POWER SYNDROM PADA USIA MUDA
POWER SYNDROM PADA USIA MUDA
Beberapa hari yang lalu salah seorang staf bagian akunting datang menghadap saya untuk menyampaikan beberapa laporan. Setelah selesai membahas pekerjaan, dia kemudian bercerita bahwa pada akhir pekan nanti akan ada acara keluarga di luar kota, dan dia berencana untuk pulang lebih cepat pada hari Kamis depan dan tidak masuk kerja pada hari Jumat nya. Saya hanya menyampaikan bahwa selama tugas dan pekerjaannya sudah selesai dan bisa di delegasikan ke staf yang lain, silakan saja untuk tidak masuk kerja.
Pada hari Kamis siang, staf akunting tadi datang lagi menghadap saya untuk menyampaikan bahwa dia tidak jadi ijin dan tidak jadi berangkat ke luar kota karena tidak mendapat ijin dari Supervisornya. Ternyata dia baru mengajukan ijin kepada supervisornya pada hari Kamis pagi, dan si supervisor (mungkin) merasa ‘dilangkahi’ karena si staf sudah ijin kepada Direktur tanpa melalui Supervisornya dulu.
Saya pun menjelaskan kepada si staf bahwa hirarki jabatan di dalam perusahaan ini harus tetap dihormati, meskipun saya mencoba untuk membuka diri kepada semua karyawan dari berbagai tingkatan untuk berkomunikasi secara personal.
Memang si supervisor ini dikenal mempunyai sifat ‘moody’. Dia sudah cukup lama bekerja di perusahaan ini dan termasuk karyawan senior meskipun usianya masih muda, dan sudah membawahi beberapa staf yang usianya lebih tua.

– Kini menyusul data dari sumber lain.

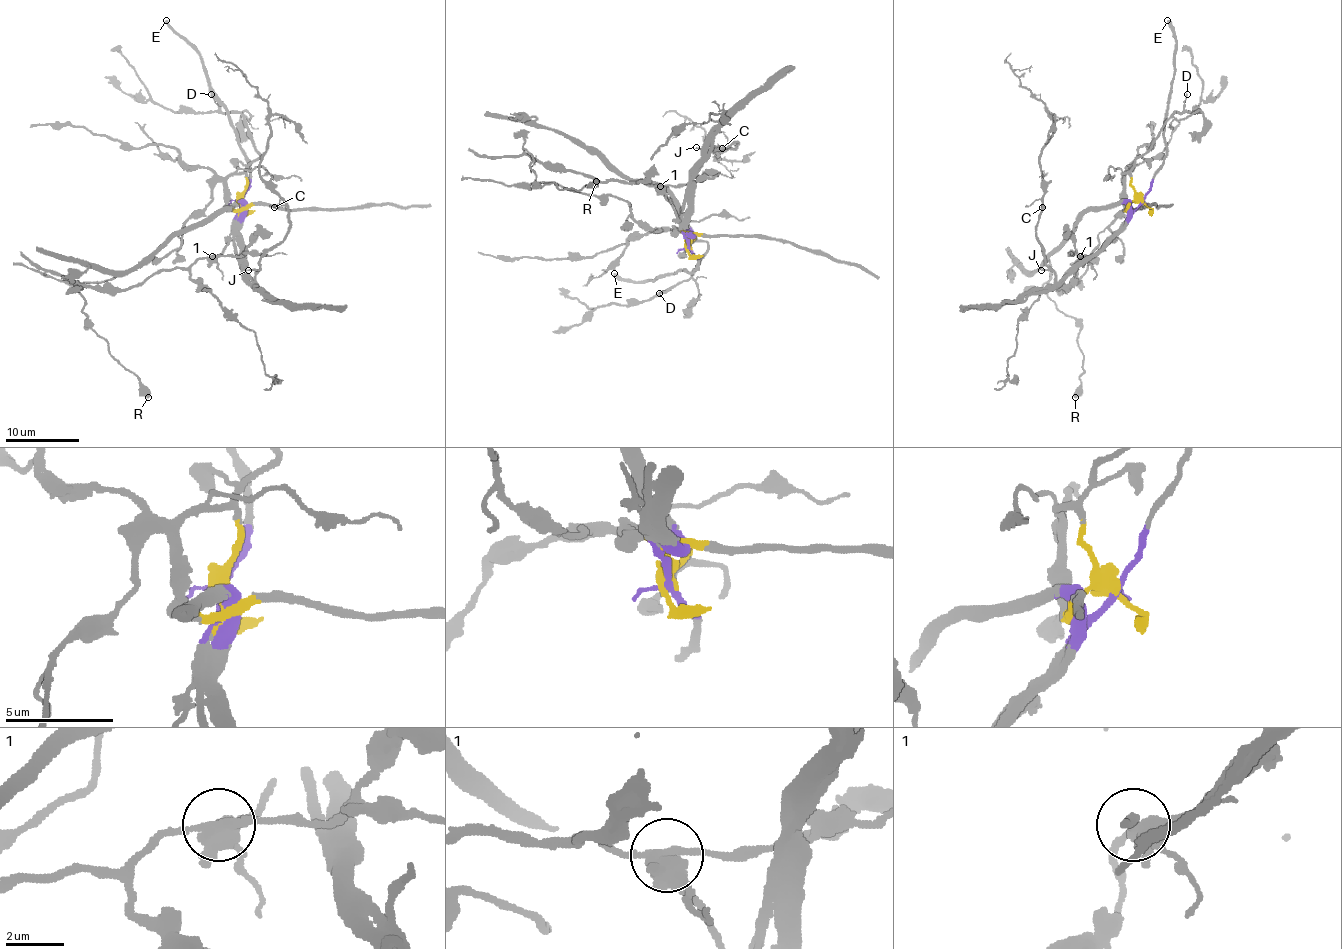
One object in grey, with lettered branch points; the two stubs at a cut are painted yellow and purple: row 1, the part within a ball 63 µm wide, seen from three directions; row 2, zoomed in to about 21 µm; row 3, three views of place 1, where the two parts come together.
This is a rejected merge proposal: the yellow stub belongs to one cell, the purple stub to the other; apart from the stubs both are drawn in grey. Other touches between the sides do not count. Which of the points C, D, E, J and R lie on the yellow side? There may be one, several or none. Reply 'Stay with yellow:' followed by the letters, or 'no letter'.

Seseorang mendapat kesempatan memimpin, baik itu sebagai team leader, supervisor, ataupun manager, harus mampu untuk memimpin orang lain dan memimpin diri sendiri. Diri kita sendiri harus dapat kita kendalikan sesuai dengan posisi dan kewenangan yang dipercayakan kepada kita. Kita memiliki bawahan, artinya sebagian dari waktu dan pikiran kita juga harus disisihkan untuk bawahan. Karena sebagai pemimpin, kita juga bertanggungjawab atas kinerja bawahan. Bagaimana kinerja ini bisa bagus kalau kondisi dan keadaan bawahan tidak mendukung dalam meningkatkan kinerja ?
Karena itu empati kepada bawahan harus menjadi salah satu hal yang wajib dimiliki seorang pemimpin. Kita harus bisa merasakan kebutuhan, keinginan, dan bahkan ketidaknyamanan dari bawahan.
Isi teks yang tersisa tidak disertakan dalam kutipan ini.